Erklärung des Rates der EKD

Die Evangelische Kirche in Deutschland bejaht den Staat, in dem wir leben. Die durch den Terror ausgelöste allgemeine Verunsicherung kann zu maßlosem Zorn oder zu tiefer Resignation führen. In dieser Situation bekennen wir uns zum fünften Satz der Barmer Theologischen Erklärung von 1934, in dem es heißt: "Die Schrift sagt uns, daß der Staat nach göttlicher Anordnung die Aufgabe hat, in der noch nicht erlösten Welt, in der auch die Kirche steht, nach dem Maß menschlicher Einsicht und menschlichen Vermögens unter Androhung und Ausübung von Gewalt für Recht und Frieden zu sorgen. Die Kirche erkennt in Dank und Ehrfurcht gegen Gott die Wohltat dieser seiner Anordnung an. Sie erinnert an Gottes Reich, an Gottes Gebot und Gerechtigkeit und damit an die Verantwortung der Regierenden und Regierten. Sie vertraut und gehorcht der Kraft des Wortes, durch das Gott alle Dinge trägt."
Mord und erpresserische Gewalttätigkeit, die den Verlust von Menschenleben zynisch einkalkuliert, sind durch nichts, unter keinen Umständen und mit keiner wie auch immer gearteten Zielvorstellung zu rechtfertigen oder zu verharmlosen. Durch die jüngsten Terrorakte sind in der Person der Opfer Staat und Gesellschaft selbst betroffen. Wir alle sind darum verpflichtet, das uns Mögliche zur Aufklärung der Verbrechen beizutragen und einer weiteren Eskalation des Terrors entgegenzuwirken.
Nur ein starker Staat kann ein liberaler Staat sein. Stark aber ist der Staat in erster Linie durch die gemeinsamen Überzeugungen und Wertvorstellungen seiner Bürger. Die Verpflichtung auf die unserer gesellschaftlichen Ordnung vorgegebenen Werte bildet die Grundlage unserer politischen Existenz und ermöglicht den weiten Raum der Freiheit, in dem Menschenrecht und Menschenwürde beheimatet sind. Diese Grundlage der Freiheit bestimmt aber auch deren strikt zu wahrende Grenze. Dem tragen Gesetzgebung und Polizeigewalt in unserem Land angemessen Rechnung.
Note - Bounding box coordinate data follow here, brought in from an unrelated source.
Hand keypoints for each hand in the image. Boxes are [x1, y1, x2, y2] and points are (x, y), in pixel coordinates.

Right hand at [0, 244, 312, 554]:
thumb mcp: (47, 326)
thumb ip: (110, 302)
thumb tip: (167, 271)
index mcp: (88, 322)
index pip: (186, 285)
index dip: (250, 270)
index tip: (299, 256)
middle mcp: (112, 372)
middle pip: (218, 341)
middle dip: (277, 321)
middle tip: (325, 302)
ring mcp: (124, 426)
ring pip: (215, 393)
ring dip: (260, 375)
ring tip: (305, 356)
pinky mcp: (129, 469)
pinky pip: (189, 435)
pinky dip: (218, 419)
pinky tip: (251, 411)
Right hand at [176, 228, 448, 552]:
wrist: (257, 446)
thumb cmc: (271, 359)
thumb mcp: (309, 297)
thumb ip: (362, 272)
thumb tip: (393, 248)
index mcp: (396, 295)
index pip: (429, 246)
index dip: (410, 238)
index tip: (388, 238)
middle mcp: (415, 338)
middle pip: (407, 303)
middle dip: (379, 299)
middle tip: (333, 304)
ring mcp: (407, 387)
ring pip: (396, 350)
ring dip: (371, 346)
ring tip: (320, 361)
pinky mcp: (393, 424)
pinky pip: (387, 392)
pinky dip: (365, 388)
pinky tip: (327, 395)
Wir sind uns bewußt, daß die politische Führung unseres Staates angesichts der erpresserischen Geiselnahme vor einer äußerst schwierigen Entscheidung steht. Auf der einen Seite hat der Staat die Aufgabe, Leben zu schützen. Auf der anderen Seite ist zu fragen, ob die Erfüllung der Forderungen nicht zu weiteren Mordtaten führt. Auf diese Frage gibt es keine prinzipiell richtige oder falsche Antwort. Hier sind die Verantwortlichen vor letzte Gewissensentscheidungen gestellt. Wir versichern sie in dieser Situation unserer Bereitschaft, ihre Entscheidungen mit Vertrauen aufzunehmen, und rufen dazu auf, auch die Folgen gemeinsam zu tragen.
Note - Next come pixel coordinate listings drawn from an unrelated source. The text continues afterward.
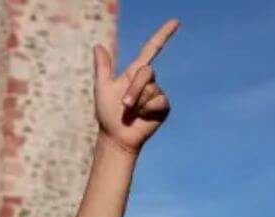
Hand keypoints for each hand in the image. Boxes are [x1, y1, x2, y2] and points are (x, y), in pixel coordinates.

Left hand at [93, 18, 177, 153]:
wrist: (117, 136)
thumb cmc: (107, 114)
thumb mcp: (102, 87)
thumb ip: (103, 67)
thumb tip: (98, 46)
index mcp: (133, 73)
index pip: (151, 49)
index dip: (163, 35)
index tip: (176, 22)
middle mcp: (148, 81)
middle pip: (147, 72)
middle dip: (134, 88)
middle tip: (124, 104)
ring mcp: (157, 93)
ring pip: (151, 88)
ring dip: (138, 102)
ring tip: (132, 112)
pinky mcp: (163, 106)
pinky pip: (159, 100)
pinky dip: (148, 109)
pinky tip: (143, 116)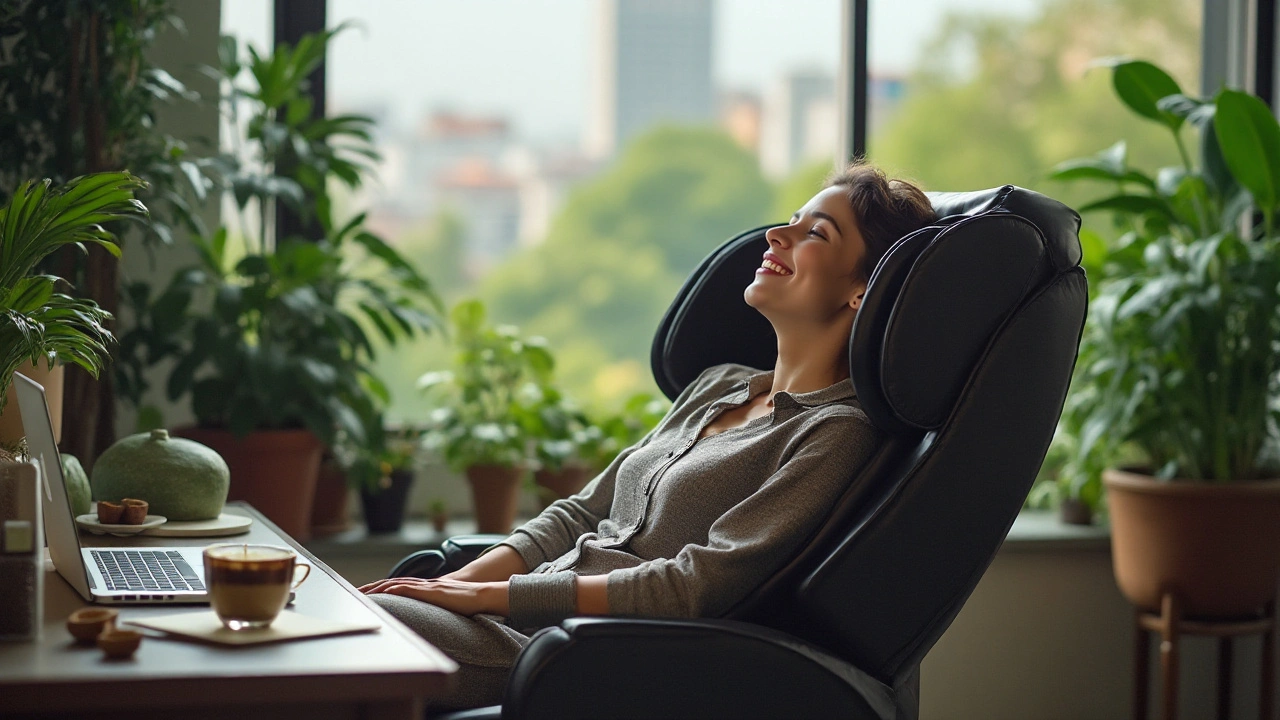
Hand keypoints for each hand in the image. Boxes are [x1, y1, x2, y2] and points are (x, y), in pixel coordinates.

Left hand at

Bei vielen Bürgern ist heute das Verhältnis zu Staat und Gesellschaft gestört. Dies wird nur vordergründig durch Wohlstands- und Fortschrittsoptimismus verdeckt und verlangt nach einer geistigen und moralischen Orientierung, Begriffe wie Lebenssinn und Lebensstil sind von uns allen mit neuem Inhalt zu füllen. Persönliches Vorbild und die Bereitschaft, Verantwortung zu übernehmen, werden auch der jungen Generation, die durch den Verlust verbindlicher Werte und Angst vor der Zukunft verunsichert ist, Halt und Hoffnung geben.
Das Aufkommen des Terrorismus in unserem Land weist auf Versäumnisse und Fehlentwicklungen, an denen alle Gruppen unserer Gesellschaft beteiligt sind. Auch die evangelische Kirche bekennt ihre Mithaftung am Geschehen dieser Wochen. Wir sind dem einseitig konfliktbetonten Verhalten in unserer Mitte nicht deutlich genug entgegengetreten und haben Gebot und Verheißung Gottes nicht klar genug verkündigt. Der Glaube an Gottes neuschaffende Vergebung muß von uns allen in überzeugende Taten solidarischer Mitverantwortung umgesetzt und in einem weltweiten Eintreten für Recht und Würde des Menschen verwirklicht werden.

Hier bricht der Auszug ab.